For a movie that is so influenced by giallo, isn’t it odd that Argento’s Trauma uses the same m.o.* — killer who murders in the rain — three years later?

*Shout out to Mondo Digital for pointing this out.

You can watch this on Tubi. You can also purchase it from Ronin Flix.

Youkai Tengoku: Ghost Hero (1990)

Monster Heaven: Ghost Hero has a lot going on. First off, it’s about a virtual reality company that has learned how to make software that can be physically handled, which means that of course, they’ve already made a sexual application because all technology is sexuality-based (which is why VHS beat beta and streaming video exists). Then it’s about the building that the tech company is in, which sits above an ancient and sacred land, with spirits and monsters that have existed in harmony with the company for decades (what are they, Nintendo and did they once make playing cards?). And then there’s the new owner that could care less when someone tells him that that stone gargoyle up front should never get virgin blood on it.

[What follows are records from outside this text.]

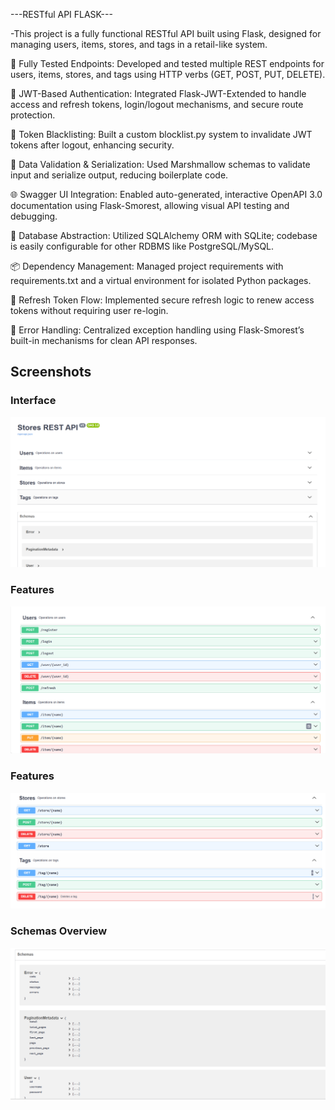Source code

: ---RESTful API FLASK--- 

-This project is a fully functional RESTful API built using Flask, designed for managing users, items, stores, and tags in a retail-like system.

🧪 Fully Tested Endpoints: Developed and tested multiple REST endpoints for users, items, stores, and tags using HTTP verbs (GET, POST, PUT, DELETE).

🔐 JWT-Based Authentication: Integrated Flask-JWT-Extended to handle access and refresh tokens, login/logout mechanisms, and secure route protection.

🛑 Token Blacklisting: Built a custom blocklist.py system to invalidate JWT tokens after logout, enhancing security.

🧰 Data Validation & Serialization: Used Marshmallow schemas to validate input and serialize output, reducing boilerplate code.

🌐 Swagger UI Integration: Enabled auto-generated, interactive OpenAPI 3.0 documentation using Flask-Smorest, allowing visual API testing and debugging.

🧱 Database Abstraction: Utilized SQLAlchemy ORM with SQLite; codebase is easily configurable for other RDBMS like PostgreSQL/MySQL.

📦 Dependency Management: Managed project requirements with requirements.txt and a virtual environment for isolated Python packages.

🔄 Refresh Token Flow: Implemented secure refresh logic to renew access tokens without requiring user re-login.

🔁 Error Handling: Centralized exception handling using Flask-Smorest’s built-in mechanisms for clean API responses.

## Screenshots

###  Interface
![App Screenshot](https://raw.githubusercontent.com/Veeratsolanki27/RESTAPI/main/Project%20ScreenShot/Screenshot%202025-06-29%20191901.png)

###  Features
![App Screenshot](https://raw.githubusercontent.com/Veeratsolanki27/RESTAPI/main/Project%20ScreenShot/Screenshot%202025-06-29%20191917.png)

###  Features 
![App Screenshot](https://raw.githubusercontent.com/Veeratsolanki27/RESTAPI/main/Project%20ScreenShot/Screenshot%202025-06-29%20191928.png)

### Schemas Overview
![App Screenshot](https://raw.githubusercontent.com/Veeratsolanki27/RESTAPI/main/Project%20ScreenShot/Screenshot%202025-06-29%20191943.png)
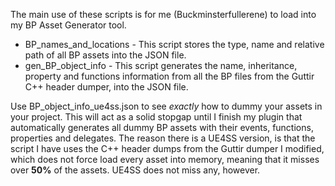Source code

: The main use of these scripts is for me (Buckminsterfullerene) to load into my BP Asset Generator tool.
- BP_names_and_locations - This script stores the type, name and relative path of all BP assets into the JSON file.
- gen_BP_object_info - This script generates the name, inheritance, property and functions information from all the BP files from the Guttir C++ header dumper, into the JSON file.

Use BP_object_info_ue4ss.json to see *exactly* how to dummy your assets in your project. This will act as a solid stopgap until I finish my plugin that automatically generates all dummy BP assets with their events, functions, properties and delegates. The reason there is a UE4SS version, is that the script I have uses the C++ header dumps from the Guttir dumper I modified, which does not force load every asset into memory, meaning that it misses over **50%** of the assets. UE4SS does not miss any, however.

Oh yeah and there’s also a punk band called Monster Heaven who claim that they are all monsters from Japan’s past, including a human raccoon, a cat girl and a dude with four arms and six eyes.

The company’s fired Operations Manager also comes back, kills a virgin with a sword, gets that blood everywhere and, you knew it, because a gigantic monstrous samurai that can only be defeated by a VR sexy girl.

If you’re wondering, “How can all this insanity be in one movie?” The answer is that it was co-written (along with Masato Harada) and directed by Macoto Tezuka, who made Legend of the Stardust Brothers, one of the oddest and most wonderful movies I’ve ever watched.

This has way too many ideas, which is how I like my movies. Tezuka also made Monster Heaven, an anthology film about yokai, a few years before this. I’ll be hunting that one down now! You can watch it on YouTube.